According to China state news agency Xinhua, North China Grid Co., a subsidiary of State Grid Corp, China's biggest transmission operator, recently brought on-line a 140-megawatt wind-solar hybrid project composed of 100 megawatts of wind and 40 megawatts of PV solar. It may be the only generating full-size, utility-scale, solar-wind hybrid project in the world. Described as a “demonstration project” in Hebei Province, the project reportedly also incorporates a 20-megawatt battery storage capability.

There are small utility-scale U.S. experiments combining solar and wind around the country. The first and most widely known is Western Wind’s “fully integrated” 10.5-megawatt system in Arizona. It is composed of five two-megawatt Gamesa turbines and a 500-kilowatt Suntech crystalline photovoltaic solar array. A number of developers have announced plans to retrofit solar energy systems immediately adjacent to producing wind projects to test their grid operators’ capability to integrate the two.

There is nothing in the U.S. on the scale of the enXco undertaking. It will use 70 two-megawatt REPower turbines and it will be the biggest Solar Frontier copper indium gallium diselenide (CIGS) PV installation in the world. EnXco has long aspired to build a hybrid project, Tholke said, to show how effective it can be to feed the grid with both resources. The physical proximity of Pacific Wind and Catalina Solar offered the opportunity.

EnXco has other hybrid projects in various stages of development, and, Tholke said, the company remains interested in the concept’s potential. Building this one has taught them much. “There are lessons learned along the way,” he said. “It would have, for instance, been more efficient if we had figured out the mechanics of how to share the gen-tie earlier.”

EnXco did not encounter the kind of local opposition that waylaid Element Power. That is partially due to a tradition of energy development in Kern County that goes back to its days as an oil center. Another reason was what Tholke called “a robust outreach to landowners in the vicinity.” Finally, Tholke noted, the wind-solar project involved “over 300 landowners” and therefore offered a lot of people a personal interest in seeing it go forward.

In the Supervisors’ decision against Element Power, NextEra Energy was also denied new met tower permits for its proposed 200-megawatt Blue Sky project. Local opponents of Wildflower and Blue Sky regarded the Board’s rejection of the met tower applications as a vindication of their ecological concerns.

NextEra Energy’s response to the decision carried a different implication. “Our current focus is on projects further along in our pipeline and executing our 2012 wind development program,” noted NextEra Director of Communications Steven Stengel.

NextEra is the leading U.S. wind developer. The vital production tax credit (PTC) that gives the wind industry a fighting chance to compete with the heavily subsidized oil, natural gas and coal industries may not be extended this year by a gridlocked Congress. U.S. developers are scrambling to get every turbine they can into the ground before the PTC expires on December 31.

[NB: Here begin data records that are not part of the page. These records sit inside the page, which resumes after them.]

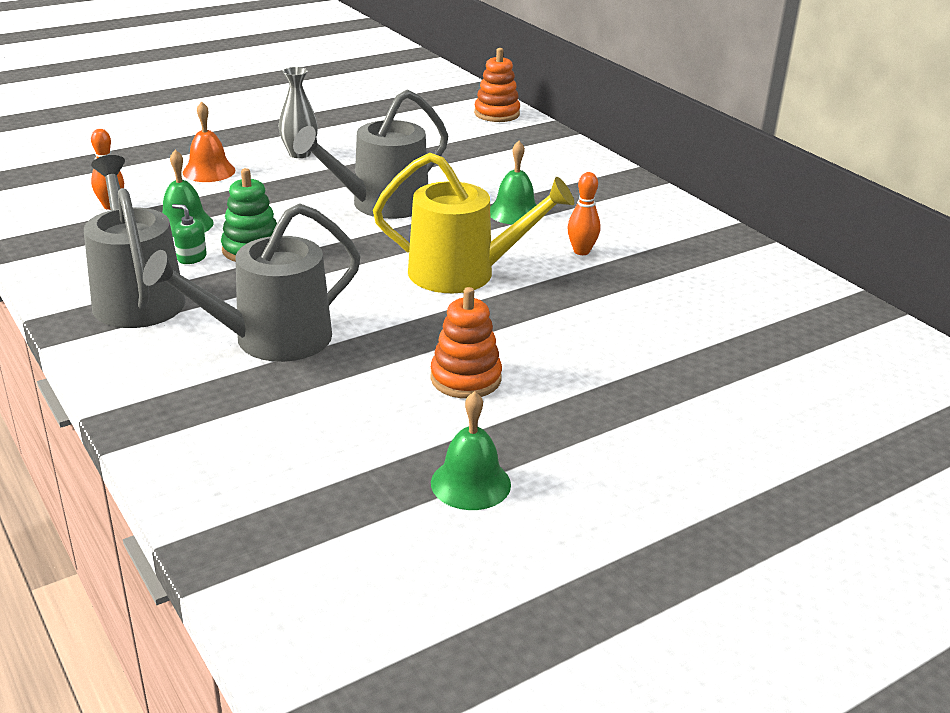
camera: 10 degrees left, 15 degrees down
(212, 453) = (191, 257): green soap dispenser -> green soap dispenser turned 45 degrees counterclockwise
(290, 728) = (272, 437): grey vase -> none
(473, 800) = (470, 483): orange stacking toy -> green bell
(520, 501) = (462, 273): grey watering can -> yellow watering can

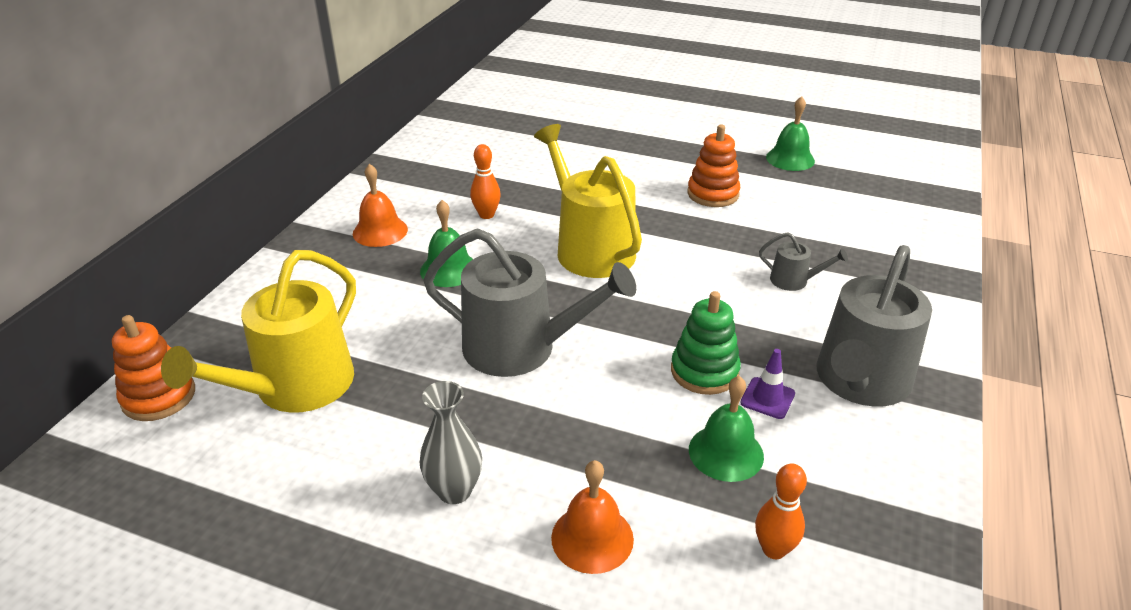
camera: 125 degrees left, 5 degrees up
(191, 257) = (767, 398): green soap dispenser -> purple traffic cone
(271, 339) = (794, 281): grey watering can -> grey watering can, size x0.44
(451, 141) = (295, 387): none -> yellow watering can
(609, 205) = (380, 231): none -> orange bell

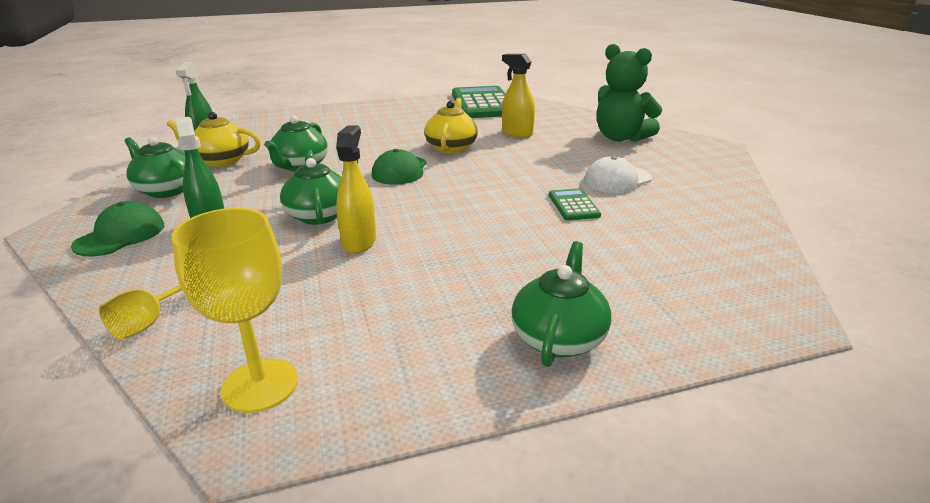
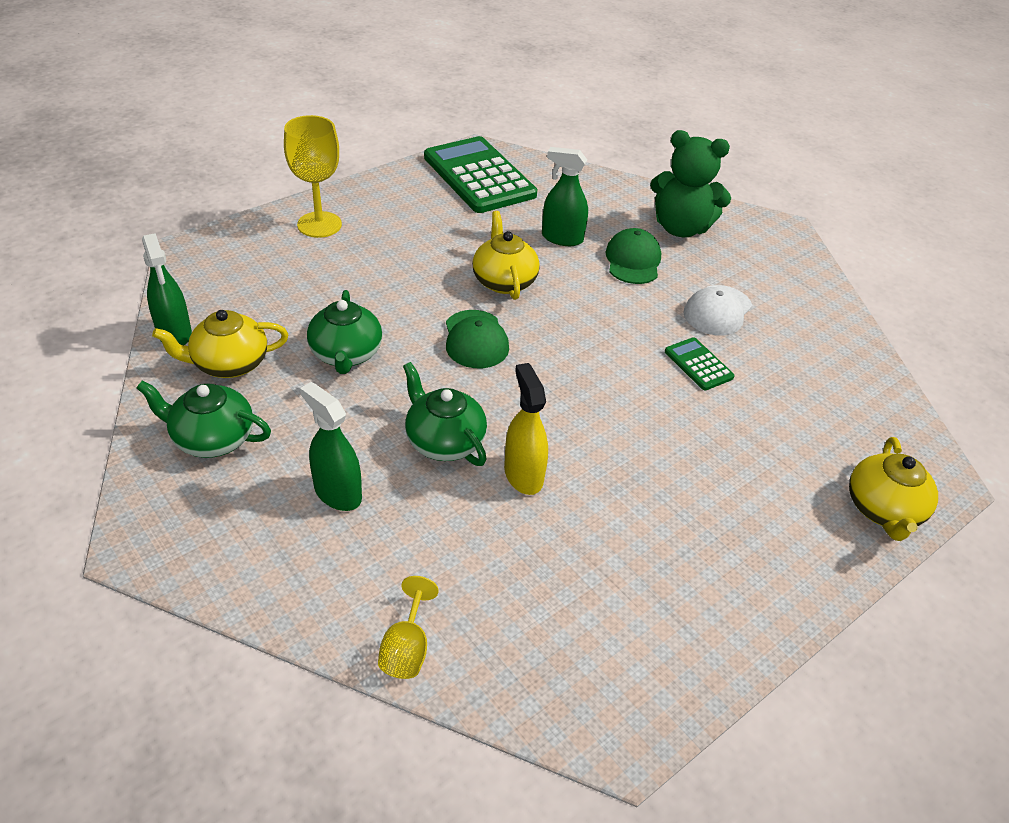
camera: 25 degrees left, 15 degrees up
(120, 235) = (238, 533): green cap -> green cap (633, 260)
(260, 385) = (581, 685): yellow goblet -> yellow goblet (319, 225)
(517, 133) = (562, 238): yellow spray bottle -> green spray bottle
(559, 338) = (786, 554): green teapot -> none
(697, 327) = (883, 510): none -> yellow teapot

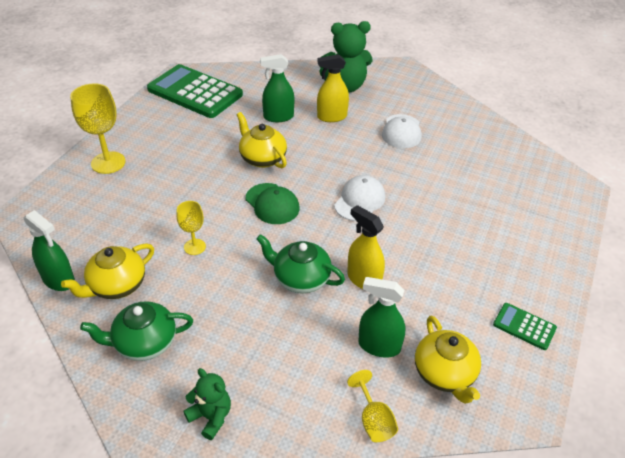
camera: 25 degrees left, 0 degrees up
(222, 552) = (211, 417): none -> green teddy bear
(337, 493) = (258, 342): green spray bottle -> green spray bottle (379, 346)
(346, 354) = (194, 247): green teapot -> yellow goblet
(592, 377) = (360, 201): none -> white cap
(633, 260) = (331, 117): green cap -> yellow spray bottle
(698, 364) = (414, 169): green calculator -> green calculator (524, 326)
(883, 510) = (565, 216): yellow teapot -> yellow teapot (444, 374)

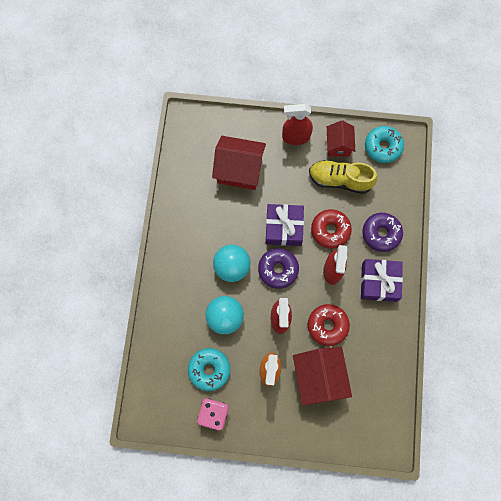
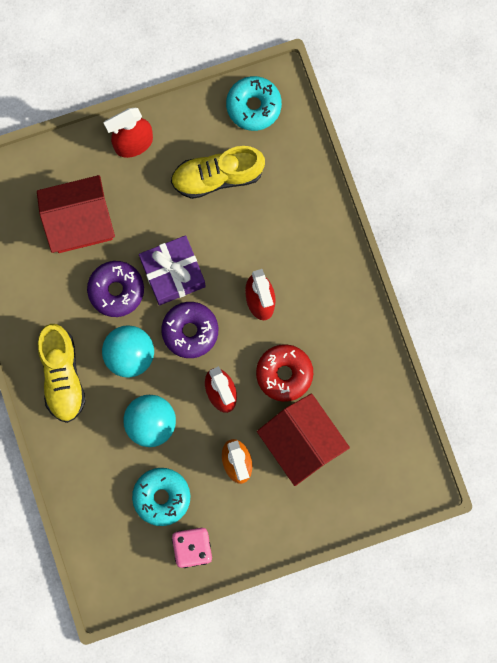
camera: 25 degrees left, 5 degrees up
(182, 261) = (62, 376): none -> yellow shoe
(330, 230) = (234, 250): red donut -> none
(338, 145) = (194, 130): red house -> none
(379, 282) = (325, 289): purple gift -> none
(381, 234) = (301, 224): purple donut -> purple donut (116, 290)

Element Power declined to comment on the Board’s decision but is in essentially the same position.

The companies are not as concerned with their opponents in Los Angeles County right now as they are with getting turbines built before the end of the year. And the Supervisors will be more inclined to grant their met tower permits after being re-elected in November, when Governor Brown’s favor will supersede voter sentiment. In the interim, neither developer will forget the rich resources, available transmission and huge nearby demand centers that have been seized on by enXco.